Prolonged use of ayahuasca makes you reliant on hanging out with illusions (and real entities too, the two being mixed together) and pulls you further and further away from being lucid, grounded, and able to think for yourself. Also, if you don’t differentiate between the true and the false, you will increasingly accumulate the false and pollute your understanding of reality.
So I think the main problem is that people who aren’t ready are using it too much and too often, and furthermore are being fleeced or misguided by predators (or self-deluded leaders) capitalizing on the ayahuasca trend. This also means that yes there are some who can handle it, who are hooked up with the right shamans, and who therefore come away with a net positive effect from it all, but I think they are in the minority and others may end up doing more harm than good.
My general advice to people doing it anyway is: do not become a perpetual user, don’t get permanently affiliated with the ayahuasca culture, and sort very carefully the gems from the garbage of what you experience from your trip.
It’s more for those who have trouble convincing themselves through observation, thinking, and putting together circumstantial evidence alone, those who need a sudden spoon feeding of “experience.” They might get something out of ayahuasca / DMT with the risk of getting the wrong things.
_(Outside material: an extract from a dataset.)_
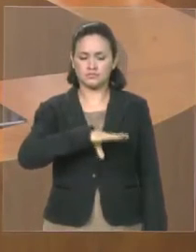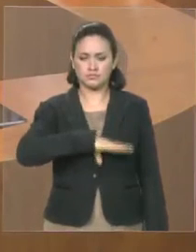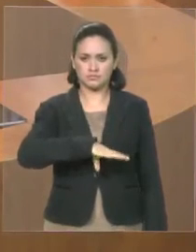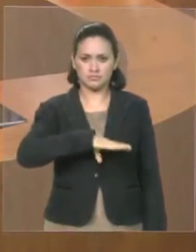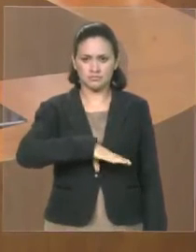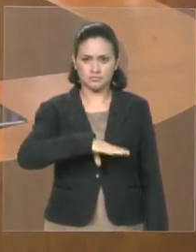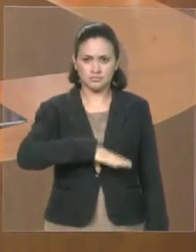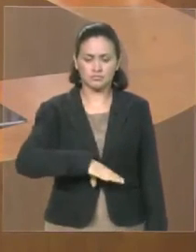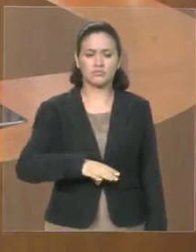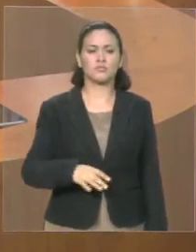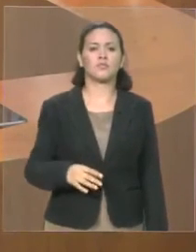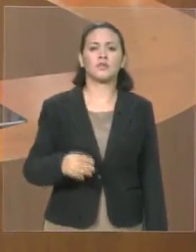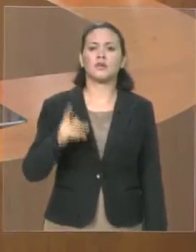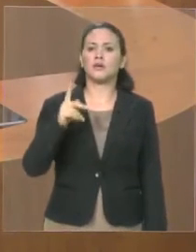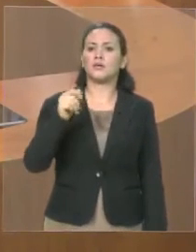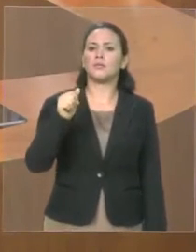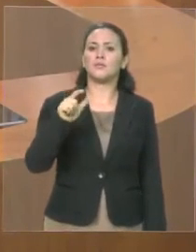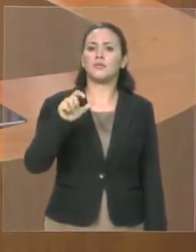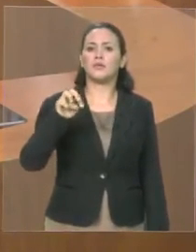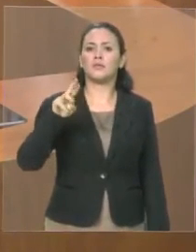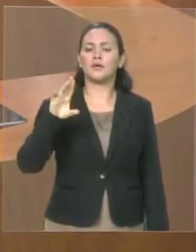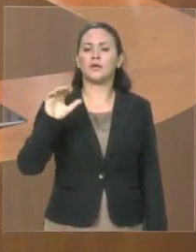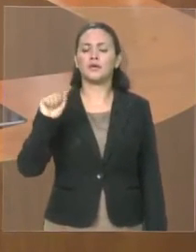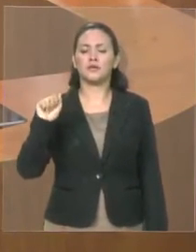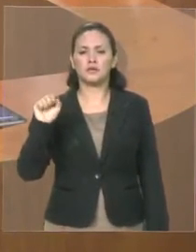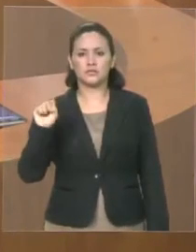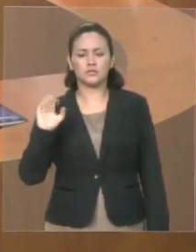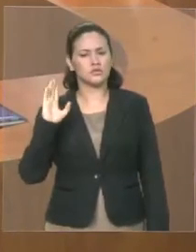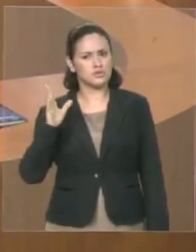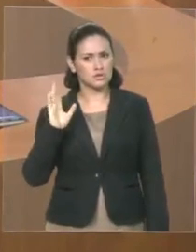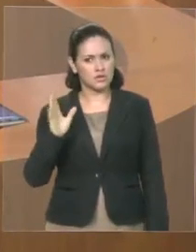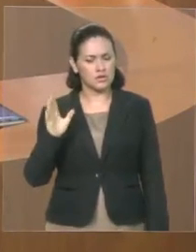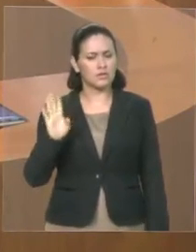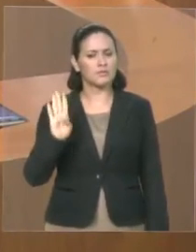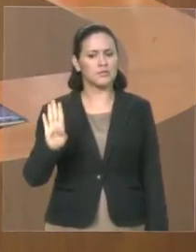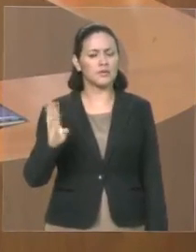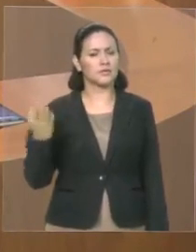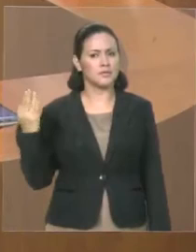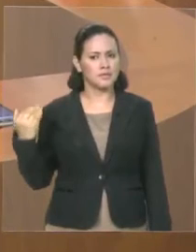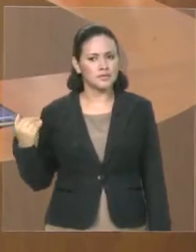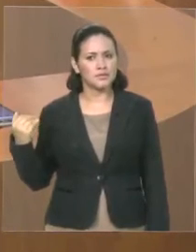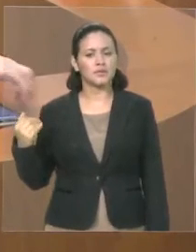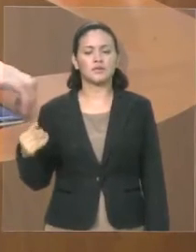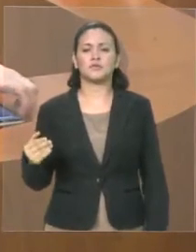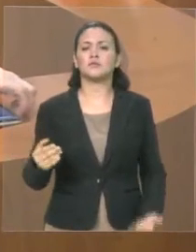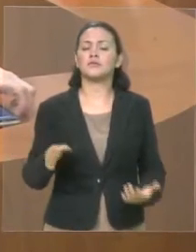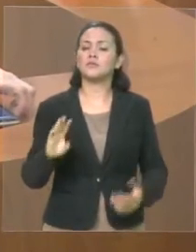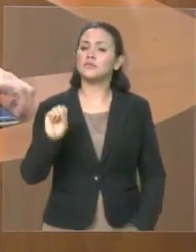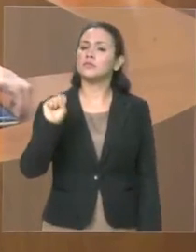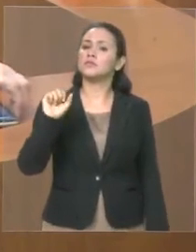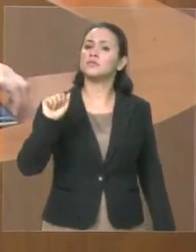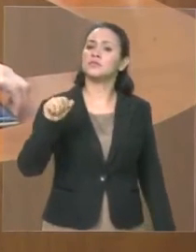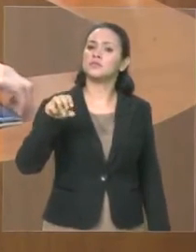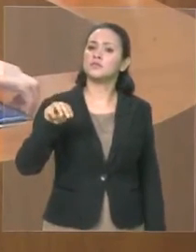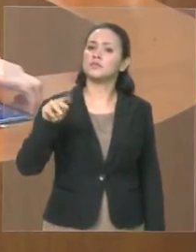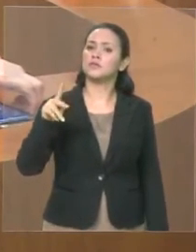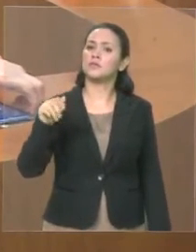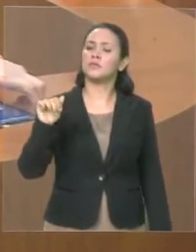Sampaio, que já nos deu, nos últimos anos, muitas alegrias, inclusive, reconhecidamente.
But ideally it should only be a door opener, and once convinced, they should now resort to logic / reasoning to figure out the rest, or at least go towards esoteric training / meditation to reacquire more stable and safe forms of such states.
I emphasize logic / reasoning because without those, you misinterpret your perceptions, draw false conclusions from vague puzzle pieces, and generally just become an unstable, deluded, off-balance individual.
Generally speaking, while under the influence of drugs it’s also possible that you might acquire certain skewed conclusions or observations, and once the drug wears off those psychological patterns remain. In other words, something that was artificially induced is transferred over to the psychological domain, where it lives on long after the drug has worn off.
For example, some people get paranoid while on marijuana, maybe feeling like their roommate is putting poison in his milk or something. Then after the drug has worn off, he might remember that perception, and start watching his roommates behavior, and start nitpicking to the point of seeing what isn’t there, and becoming paranoid that the roommate is indeed trying to poison him. I’ve known individuals who ended up diagnosed schizophrenic due to this, not because they had a genetic predisposition to it, but because they adopted a delusional mindset that began during drug-induced experiences that corrupted their mental processes; so it goes back to some people not being able to handle psychedelics.
Logic / reasoning is the error-correction mechanism needed to filter, sort, clean up, and avoid becoming unbalanced by the fallible dream-like visions one gets. With logic and reason you can even just rely on the experiences of others. That’s what Steiner said, that one doesn’t have to see what a clairvoyant sees to benefit from a clairvoyant’s observations. He said that the logic / understanding itself was valid in anyone’s head, and if you understood it, it’s as good as having experienced it yourself.